I hadn’t either, until I was reading a magazine article about flight (on a flight!) – and as flying and cars were born around the same time and needed similar equipment, I was intrigued by this man. He has two claims to fame: one is that he designed and made the first engine for an aircraft, thus truly making an aeroplane as opposed to a glider; the second is that he was one of the first to make the engine out of aluminium.
Charlie Taylor was the Wright brothers preferred mechanic!
Charles Edward Taylor was born in 1868 in Illinois, the State that was part of the quartet that became the heart of the American motor trade – the other three being Michigan, Indiana and Ohio. He trained to be a toolmaker and after moving to Dayton in Ohio, where his wife was from, he became a bicycle maker. He joined the Wright brothers through a simple coincidence, his wife’s uncle owned the building that the Wrights rented for their own factory.

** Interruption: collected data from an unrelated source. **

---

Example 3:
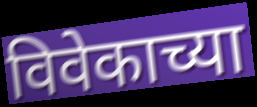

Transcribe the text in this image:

विवेकाच्या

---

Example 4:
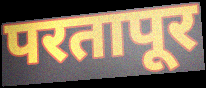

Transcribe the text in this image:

परतापूर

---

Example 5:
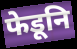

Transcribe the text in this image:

फेडूनि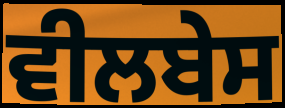
ਵੀਲਬੇਸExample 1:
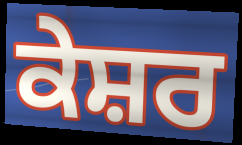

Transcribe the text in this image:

ਕੇਸ਼ਰ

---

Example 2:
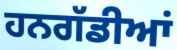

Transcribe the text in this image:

ਹਨਗੱਡੀਆਂ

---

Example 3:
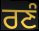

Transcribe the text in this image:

ਰਣੰ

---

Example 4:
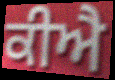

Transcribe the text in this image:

ਕੀਐ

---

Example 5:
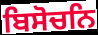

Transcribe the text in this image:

ਬਿਸੋਚਨਿ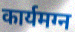
कार्यमग्नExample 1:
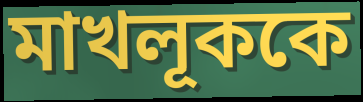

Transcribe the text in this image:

মাখলূককে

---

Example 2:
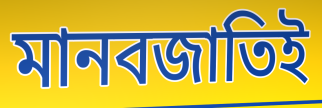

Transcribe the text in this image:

মানবজাতিই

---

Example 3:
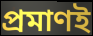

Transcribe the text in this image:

প্রমাণই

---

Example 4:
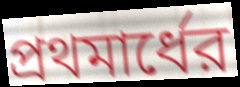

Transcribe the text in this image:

প্রথমার্ধের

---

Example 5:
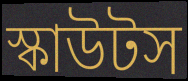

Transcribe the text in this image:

স্কাউটস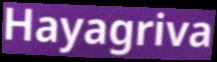
Hayagriva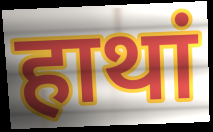
हाथां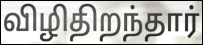
விழிதிறந்தார்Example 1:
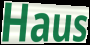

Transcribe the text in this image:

Haus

As the brothers were getting more and more interested in the concept of powered flight and were spending more time with their gliders, they entrusted their bicycle business to Taylor. The testing done by the Wrights had pushed the boundaries of air control, they had mastered how to make the wings work effectively with rudders and had experimented with different materials. To take the next step forward they needed more power to give them more stability and speed.
At some point Taylor got involved, presumably after seeing some ideas about the engine size, weight and power output. He then designed and built a petrol powered engine using an aluminium block cast at a local factory. The motor was a four cylinder 16 cubic inch design using fuel fed by gravity from a tank suspended above and there were no spark plugs, just opening and closing contact points that caused ignition. It took six weeks to design, build and test before it was fitted to the Wright Flyer I aircraft. Taylor later admitted that the only time he had worked on an engine was a failed attempt to repair a car! Even with this rudimentary knowledge he produced a masterpiece!

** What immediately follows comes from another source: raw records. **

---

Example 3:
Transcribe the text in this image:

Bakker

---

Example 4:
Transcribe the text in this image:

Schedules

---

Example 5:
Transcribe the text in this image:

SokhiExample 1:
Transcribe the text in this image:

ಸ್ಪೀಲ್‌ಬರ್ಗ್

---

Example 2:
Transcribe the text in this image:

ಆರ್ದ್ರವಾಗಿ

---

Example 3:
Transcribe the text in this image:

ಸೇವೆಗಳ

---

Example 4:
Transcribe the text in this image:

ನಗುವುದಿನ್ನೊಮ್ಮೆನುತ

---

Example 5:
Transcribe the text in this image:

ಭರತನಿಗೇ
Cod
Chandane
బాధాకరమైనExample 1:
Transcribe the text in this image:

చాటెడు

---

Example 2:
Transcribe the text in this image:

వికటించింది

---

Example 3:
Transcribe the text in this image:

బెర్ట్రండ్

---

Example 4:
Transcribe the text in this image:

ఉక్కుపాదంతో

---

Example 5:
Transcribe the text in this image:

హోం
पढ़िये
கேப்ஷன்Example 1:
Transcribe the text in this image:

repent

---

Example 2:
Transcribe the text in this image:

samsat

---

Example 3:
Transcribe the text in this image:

However, it was this one item that took the world forward in many ways. The use of aluminium was revolutionary for weight saving and the fact that his engine produced 12hp at 1,000 rpm was a major leap. Much larger motors in cars were producing a lot less! Little did he know at the time that what he had developed was to evolve so rapidly across two burgeoning industries!

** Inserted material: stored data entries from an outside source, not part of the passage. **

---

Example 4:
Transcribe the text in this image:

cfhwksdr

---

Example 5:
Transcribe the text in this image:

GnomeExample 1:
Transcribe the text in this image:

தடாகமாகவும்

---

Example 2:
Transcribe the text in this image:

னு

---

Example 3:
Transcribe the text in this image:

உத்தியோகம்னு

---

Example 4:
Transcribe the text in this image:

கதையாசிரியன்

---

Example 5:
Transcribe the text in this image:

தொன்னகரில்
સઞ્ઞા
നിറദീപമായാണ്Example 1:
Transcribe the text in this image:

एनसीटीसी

He remained with the brothers for many years working for the Wright Company that morphed through Wright-Martin to what is now Curtiss-Wright, so his initial work touched several of the pioneering aero companies in the US. He even tried his hand at real estate ownership in California, however that business failed and he lost much of his savings. Following this troubling time, he ended up back as a mechanic in the Midwest.
The sad thing is that he died back in California in 1956, pretty much broke even though he had received an annuity from Orville Wright. He had been a pioneer but still found work in factories as a mechanic, not really achieving the fame of the people that he helped to make a success. I suspect though, that as a mechanic he was simply seen as a spanner man, not the man he really was: a problem solver and designer of probably one of the most important evolutions in the internal combustion engine.
The Federal Aviation Authority in the US honour him through the Charles Taylor Master Mechanic Award – recognising lifetime accomplishments for aviation mechanics. You need to have been one for 50 years to qualify!
Taylor was buried in the Portal of the Folded Wings Shrine to Aviation in Burbank alongside other notable aviation pioneers.